For HRW, "the excesses in the application" of such an "extrajudicial measure" in the name of exceptional legislation promulgated under former President Habib Bourguiba (1957-1987) and regularly extended, "have multiplied" since the coup by Kaïs Saïed, who assumed full powers on July 25 and “witnesses a dangerous escalation”.

No control of the judiciary

The NGO revealed at least two other house arrests with arrest and incommunicado, justified by the Ministry of the Interior, as for Fethi Baldi and Noureddine Bhiri, by suspicion of "serious threat to public security".

These two subpoenas were lifted a few days later.

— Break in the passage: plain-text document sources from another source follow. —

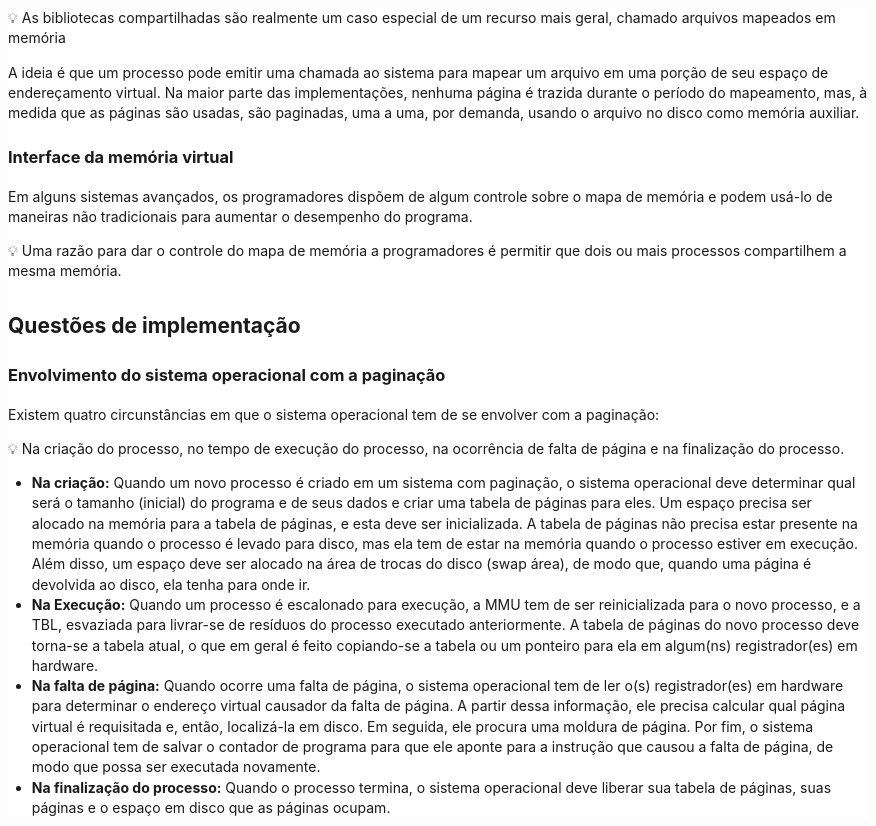 <aside>
💡 As bibliotecas compartilhadas são realmente um caso especial de um recurso mais geral, chamado arquivos mapeados em memória

</aside>

A ideia é que um processo pode emitir uma chamada ao sistema para mapear um arquivo em uma porção de seu espaço de endereçamento virtual. Na maior parte das implementações, nenhuma página é trazida durante o período do mapeamento, mas, à medida que as páginas são usadas, são paginadas, uma a uma, por demanda, usando o arquivo no disco como memória auxiliar.

### Interface da memória virtual

Em alguns sistemas avançados, os programadores dispõem de algum controle sobre o mapa de memória e podem usá-lo de maneiras não tradicionais para aumentar o desempenho do programa.

<aside>
💡 Uma razão para dar o controle do mapa de memória a programadores é permitir que dois ou mais processos compartilhem a mesma memória.

</aside>

## Questões de implementação

### Envolvimento do sistema operacional com a paginação

Existem quatro circunstâncias em que o sistema operacional tem de se envolver com a paginação:

<aside>
💡 Na criação do processo, no tempo de execução do processo, na ocorrência de falta de página e na finalização do processo.

</aside>

- **Na criação:** Quando um novo processo é criado em um sistema com paginação, o sistema operacional deve determinar qual será o tamanho (inicial) do programa e de seus dados e criar uma tabela de páginas para eles. Um espaço precisa ser alocado na memória para a tabela de páginas, e esta deve ser inicializada. A tabela de páginas não precisa estar presente na memória quando o processo é levado para disco, mas ela tem de estar na memória quando o processo estiver em execução. Além disso, um espaço deve ser alocado na área de trocas do disco (swap área), de modo que, quando uma página é devolvida ao disco, ela tenha para onde ir.
- **Na Execução:** Quando um processo é escalonado para execução, a MMU tem de ser reinicializada para o novo processo, e a TBL, esvaziada para livrar-se de resíduos do processo executado anteriormente. A tabela de páginas do novo processo deve torna-se a tabela atual, o que em geral é feito copiando-se a tabela ou um ponteiro para ela em algum(ns) registrador(es) em hardware.
- **Na falta de página:** Quando ocorre uma falta de página, o sistema operacional tem de ler o(s) registrador(es) em hardware para determinar o endereço virtual causador da falta de página. A partir dessa informação, ele precisa calcular qual página virtual é requisitada e, então, localizá-la em disco. Em seguida, ele procura uma moldura de página. Por fim, o sistema operacional tem de salvar o contador de programa para que ele aponte para a instrução que causou a falta de página, de modo que possa ser executada novamente.
- **Na finalização do processo:** Quando o processo termina, o sistema operacional deve liberar sua tabela de páginas, suas páginas e o espaço em disco que as páginas ocupam.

"The exceptional measures granted by the emergency decree are used in an abusive manner and without judicial control" and "raise the specter of secret detentions", lamented Salsabil Chellali, head of HRW for Tunisia.

Noureddine Bhiri and Fethi Baldi were arrested and forcibly taken on January 31 by plainclothes agents to an unknown location.

Fethi Bhiri was hospitalized the next day in Bizerte (north) after the deterioration of his state of health while the exact place of detention of Noureddine Baldi remains secret.

Fethi Bhiri, on hunger strike and who initially refused to take his medication, is being fed and treated via drips, according to HRW.

"More than a month since their detention, neither Baldi nor Bhiri have received written notification of their house arrest", lambasted HRW, adding that "no arrest warrant has been issued and authorities have not disclosed any formal charges against them."

Only their families are authorized to visit them under police supervision, a situation already denounced by the Instance for the Prevention of Torture (INPT), an independent detention monitoring body.